(Data excerpts)
Segment Open
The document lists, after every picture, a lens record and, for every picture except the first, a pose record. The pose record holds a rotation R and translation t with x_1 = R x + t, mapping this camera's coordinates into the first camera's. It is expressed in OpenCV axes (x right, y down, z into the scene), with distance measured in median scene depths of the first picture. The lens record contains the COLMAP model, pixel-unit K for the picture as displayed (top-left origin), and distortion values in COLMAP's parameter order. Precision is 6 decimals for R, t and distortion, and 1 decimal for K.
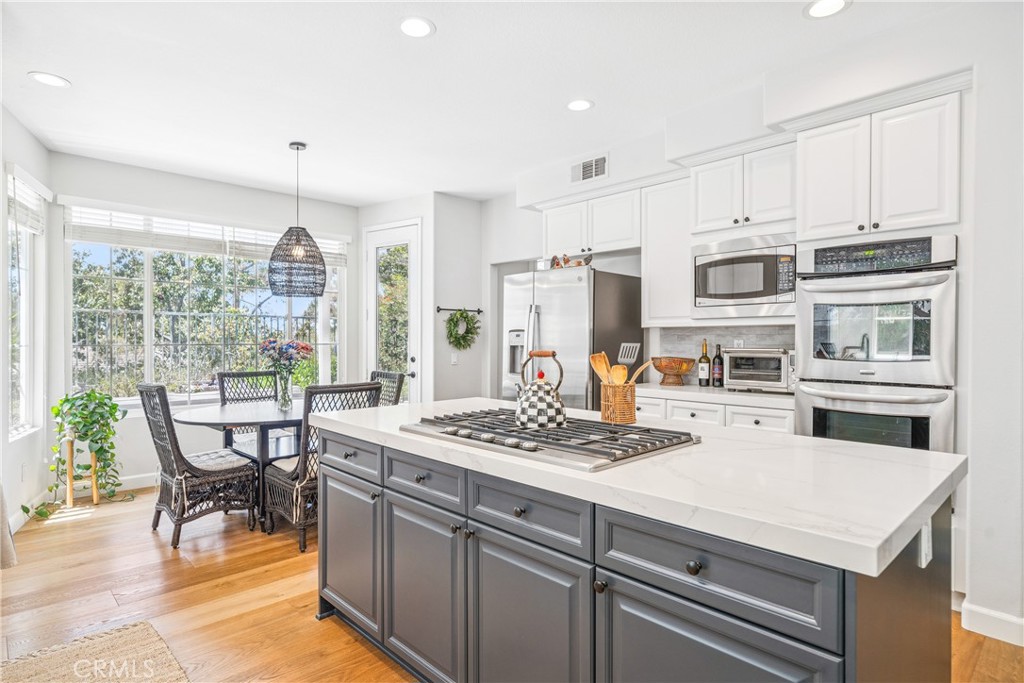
lens RADIAL K [[572.6, 0, 506.2], [0, 572.6, 337.4], [0, 0, 1]] dist [0.019453, -0.000795]
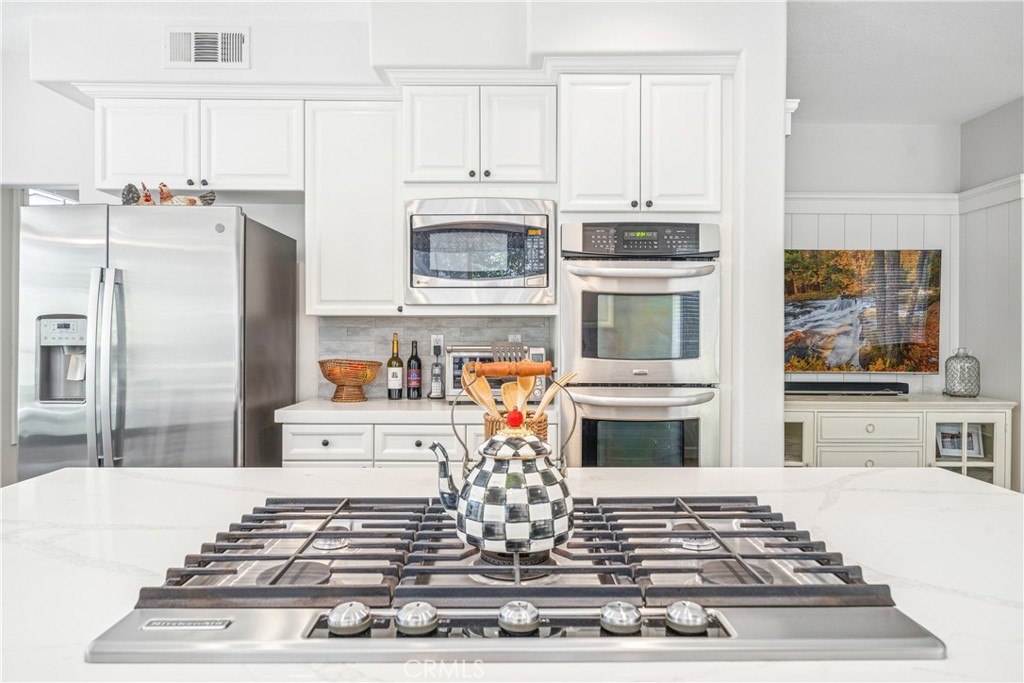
lens RADIAL K [[630.7, 0, 504.8], [0, 630.7, 333.1], [0, 0, 1]] dist [0.005936, 0.001905]
pose [[0.669792, 0.001190, 0.742548, -0.162809], [-0.003920, 0.999990, 0.001933, 0.000259], [-0.742539, -0.004205, 0.669790, 0.402959]]
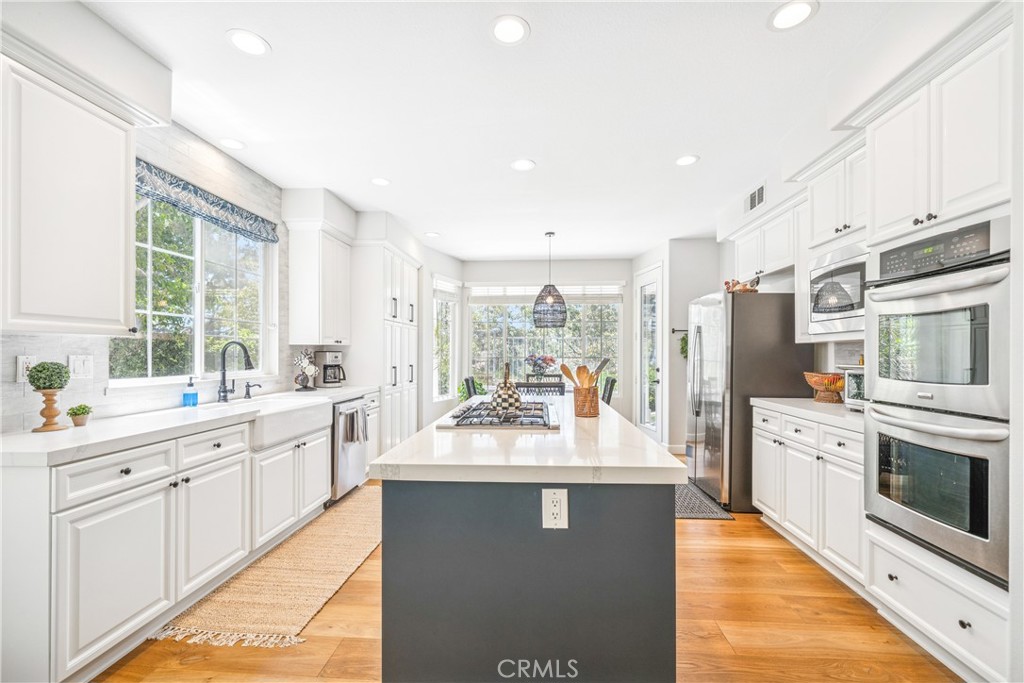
lens RADIAL K [[437.5, 0, 503.3], [0, 437.5, 348.6], [0, 0, 1]] dist [0.019368, -0.000253]
pose [[0.668104, -0.008232, -0.744022, 0.540997], [0.001361, 0.999951, -0.009841, -0.001152], [0.744067, 0.005563, 0.668082, 0.098597]]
Segment Closed
> [WHAT THE EXERCISE ASKS] Print out every line of the records verbatim, omitting the pictures.

> [OUTPUT]
The document lists, after every picture, a lens record and, for every picture except the first, a pose record. The pose record holds a rotation R and translation t with x_1 = R x + t, mapping this camera's coordinates into the first camera's. It is expressed in OpenCV axes (x right, y down, z into the scene), with distance measured in median scene depths of the first picture. The lens record contains the COLMAP model, pixel-unit K for the picture as displayed (top-left origin), and distortion values in COLMAP's parameter order. Precision is 6 decimals for R, t and distortion, and 1 decimal for K.
lens RADIAL K [[572.6, 0, 506.2], [0, 572.6, 337.4], [0, 0, 1]] dist [0.019453, -0.000795]
lens RADIAL K [[630.7, 0, 504.8], [0, 630.7, 333.1], [0, 0, 1]] dist [0.005936, 0.001905]
pose [[0.669792, 0.001190, 0.742548, -0.162809], [-0.003920, 0.999990, 0.001933, 0.000259], [-0.742539, -0.004205, 0.669790, 0.402959]]
lens RADIAL K [[437.5, 0, 503.3], [0, 437.5, 348.6], [0, 0, 1]] dist [0.019368, -0.000253]
pose [[0.668104, -0.008232, -0.744022, 0.540997], [0.001361, 0.999951, -0.009841, -0.001152], [0.744067, 0.005563, 0.668082, 0.098597]]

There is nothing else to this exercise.